Designing efficient AI systems and accelerators requires a full-stack approach that covers all levels, including algorithms, compiler and runtime, architectures, circuits, and even devices or packaging. This Research Topics aims to provide a platform for researchers to publish their latest work on full-stack AI acceleration.
The goal of this Research Topic is therefore to bring together researchers from academia and industry to present their latest research on full-stack AI acceleration. The topic will cover a wide range of topics related to full-stack AI acceleration, including hardware-aware network optimization, compiler and runtime optimization for AI accelerators, emerging computing paradigms for AI, AI accelerator systems and architectures, circuit techniques for AI accelerators, emerging technologies for AI acceleration, and cross-layer co-design for AI acceleration. We aim to provide a comprehensive view of the state-of-the-art in full-stack AI acceleration and highlight key challenges and opportunities for future research.
Topics of interest include, but are not limited to:
- Hardware-aware network optimization: This topic covers the development of algorithms and techniques that take into account the characteristics of the target hardware platform during neural network design and optimization.
Compiler and runtime optimization for AI accelerators: This topic covers the development of compiler and runtime systems that can optimize AI workloads for specific hardware platforms, including kernel optimization, computation graph optimization, etc.
- Emerging computing paradigms for AI: This topic covers new computing paradigms that can accelerate AI workloads, such as in-memory computing, near-memory computing, approximate computing, stochastic computing, brain-inspired computing, and hyperdimensional computing, etc.
- AI accelerator systems and architectures: This topic covers the design of specialized accelerator systems or architectures for AI/ML workloads.
- Circuit techniques for AI accelerators: This topic covers the development of circuit-level techniques that can improve the performance and energy efficiency of AI accelerators, including low-power design, etc.
- Cross-layer co-design for AI acceleration: This topic covers the co-design of algorithms, architectures, circuits, and devices for AI acceleration, including algorithm-architecture co-design, architecture-circuit-device co-design, and other forms of cross-layer optimization.
- Reliability and robustness of AI acceleration systems: This topic covers the development of techniques and methodologies for ensuring the reliability and robustness of AI acceleration systems under various operating conditions and environments.
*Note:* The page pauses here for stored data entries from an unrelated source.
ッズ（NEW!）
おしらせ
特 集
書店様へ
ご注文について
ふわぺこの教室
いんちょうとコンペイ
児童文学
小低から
- Acceleration of emerging AI applications: This topic covers the acceleration of emerging AI applications, such as robotics, bio-informatics, autonomous systems, and others, that require specialized hardware and software optimizations.
Keywords:
Full stack AI acceleration, Hardware-aware network optimization, AI compiler and runtime optimization, AI accelerator circuit and system, Hardware/network co-design, AI reliability, robustness, privacy, In-memory/near-memory computing
Important Note:
All contributions to this Research Topic must be within the scope of the section and journal to which they are submitted, as defined in their mission statements. Frontiers reserves the right to guide an out-of-scope manuscript to a more suitable section or journal at any stage of peer review.